+++ Provided information +++

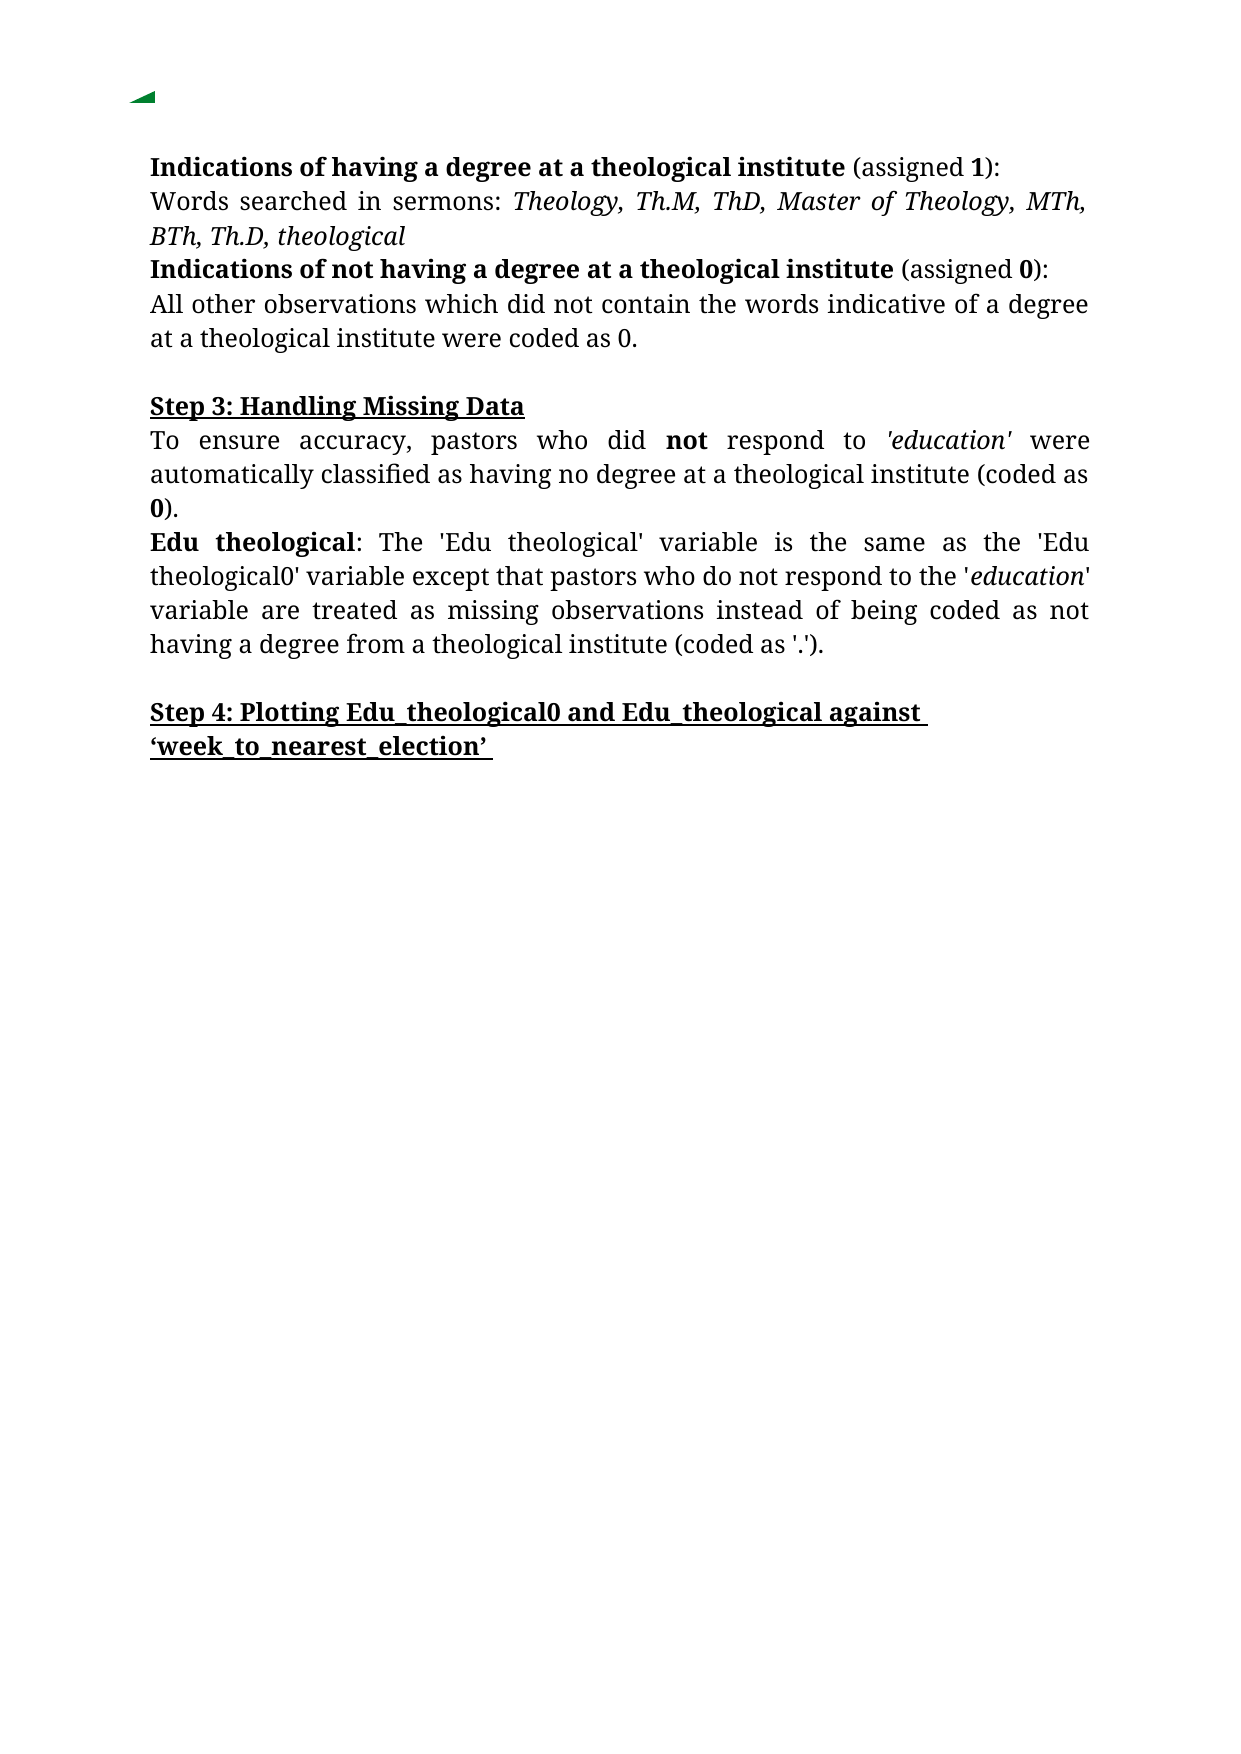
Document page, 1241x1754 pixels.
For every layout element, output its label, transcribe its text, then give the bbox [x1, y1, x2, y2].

text Step 3: Handling Missing Data [150, 388, 1090, 422]
text To ensure accuracy, pastors who did not respond to 'education' were automatically classified as having no degree at a theological institute (coded as 0). [150, 422, 1090, 525]
text Step 4: Plotting Edu_theological0 and Edu_theological against ‘week_to_nearest_election’ [150, 695, 1090, 763]
text Indications of having a degree at a theological institute (assigned 1): [150, 150, 1090, 184]
text All other observations which did not contain the words indicative of a degree at a theological institute were coded as 0. [150, 286, 1090, 354]
text Words searched in sermons: Theology, Th.M, ThD, Master of Theology, MTh, BTh, Th.D, theological [150, 184, 1090, 252]
text Edu theological: The 'Edu theological' variable is the same as the 'Edu theological0' variable except that pastors who do not respond to the 'education' variable are treated as missing observations instead of being coded as not having a degree from a theological institute (coded as '.'). [150, 525, 1090, 661]
text Indications of not having a degree at a theological institute (assigned 0): [150, 252, 1090, 286]
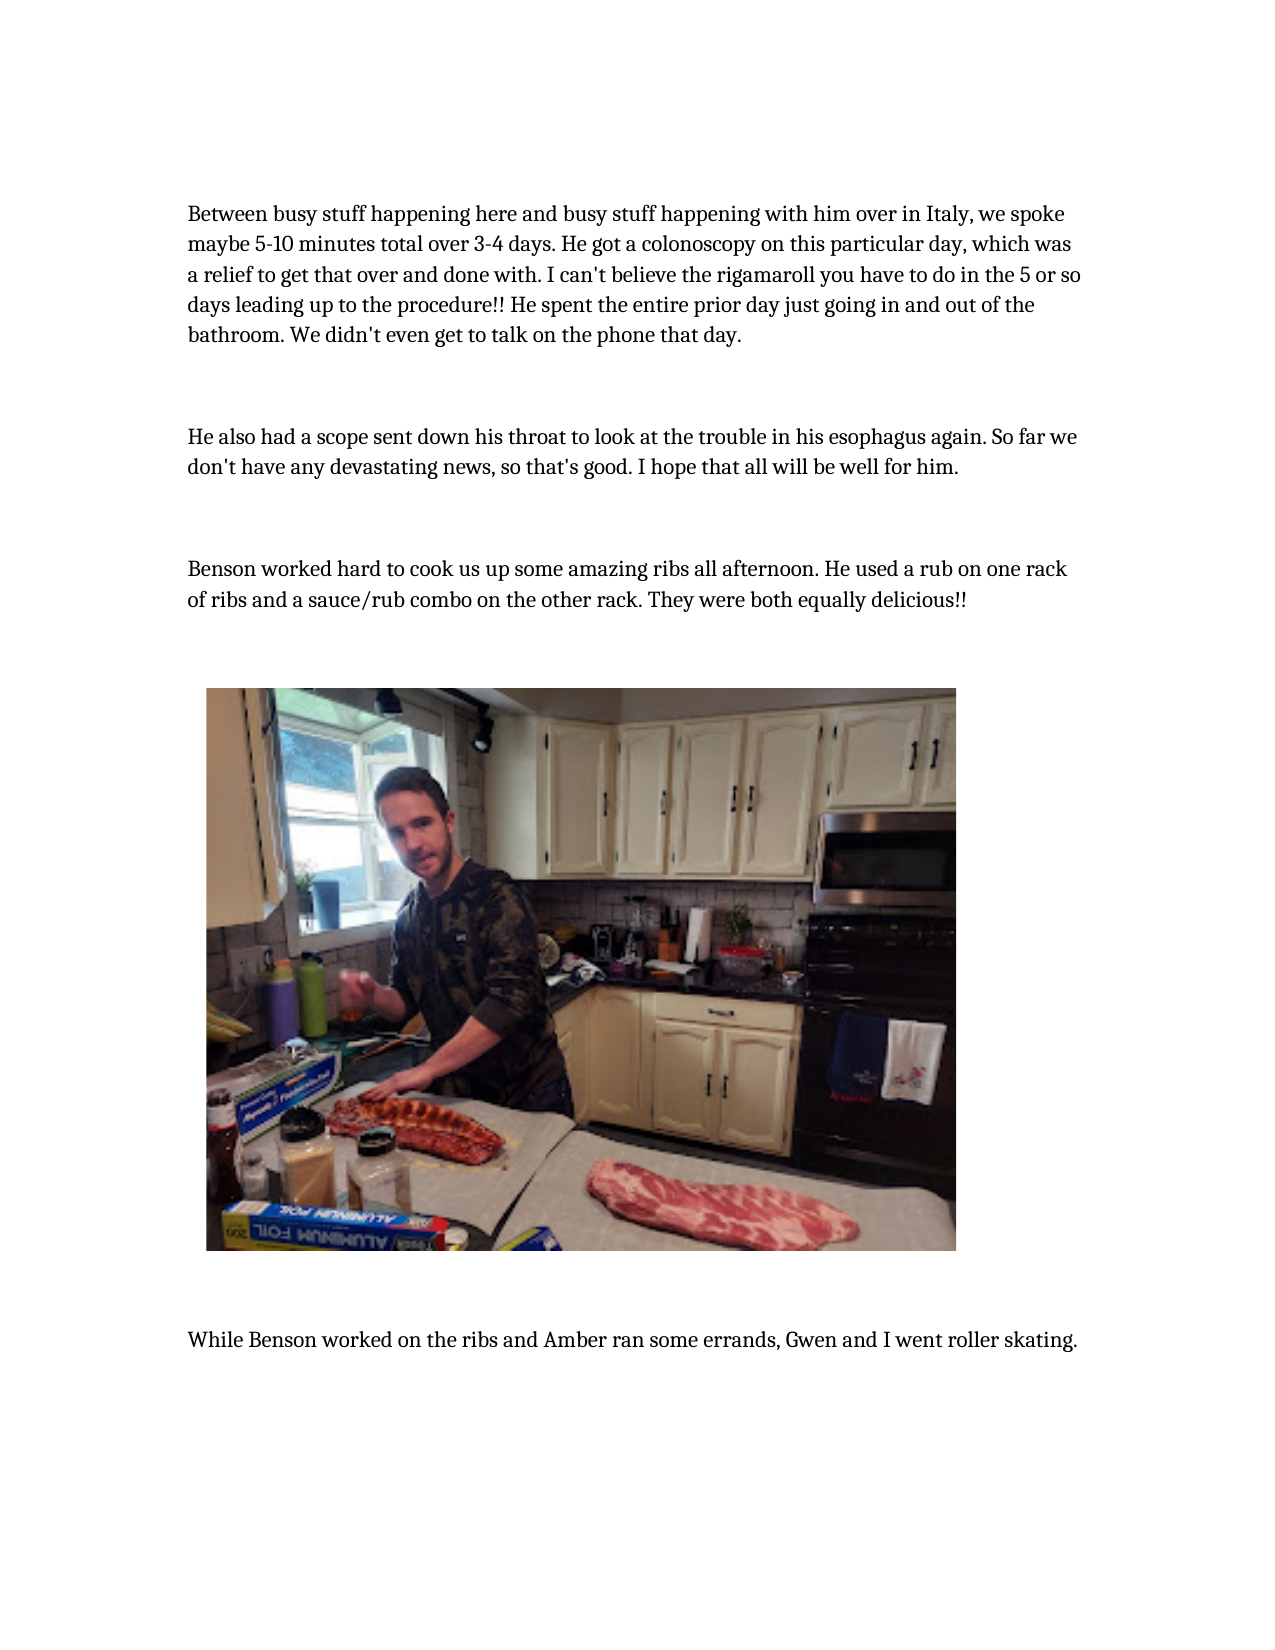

+++

Try it
Reproduce the entire listing above precisely, but keep the images out.

Answer below
Document page, 1241x1754 pixels.
For every layout element, output its label, transcribe its text, then give the bbox [x1, y1, x2, y2].

text Step 3: Handling Missing Data [150, 388, 1090, 422]
text To ensure accuracy, pastors who did not respond to 'education' were automatically classified as having no degree at a theological institute (coded as 0). [150, 422, 1090, 525]
text Step 4: Plotting Edu_theological0 and Edu_theological against ‘week_to_nearest_election’ [150, 695, 1090, 763]
text Indications of having a degree at a theological institute (assigned 1): [150, 150, 1090, 184]
text All other observations which did not contain the words indicative of a degree at a theological institute were coded as 0. [150, 286, 1090, 354]
text Words searched in sermons: Theology, Th.M, ThD, Master of Theology, MTh, BTh, Th.D, theological [150, 184, 1090, 252]
text Edu theological: The 'Edu theological' variable is the same as the 'Edu theological0' variable except that pastors who do not respond to the 'education' variable are treated as missing observations instead of being coded as not having a degree from a theological institute (coded as '.'). [150, 525, 1090, 661]
text Indications of not having a degree at a theological institute (assigned 0): [150, 252, 1090, 286]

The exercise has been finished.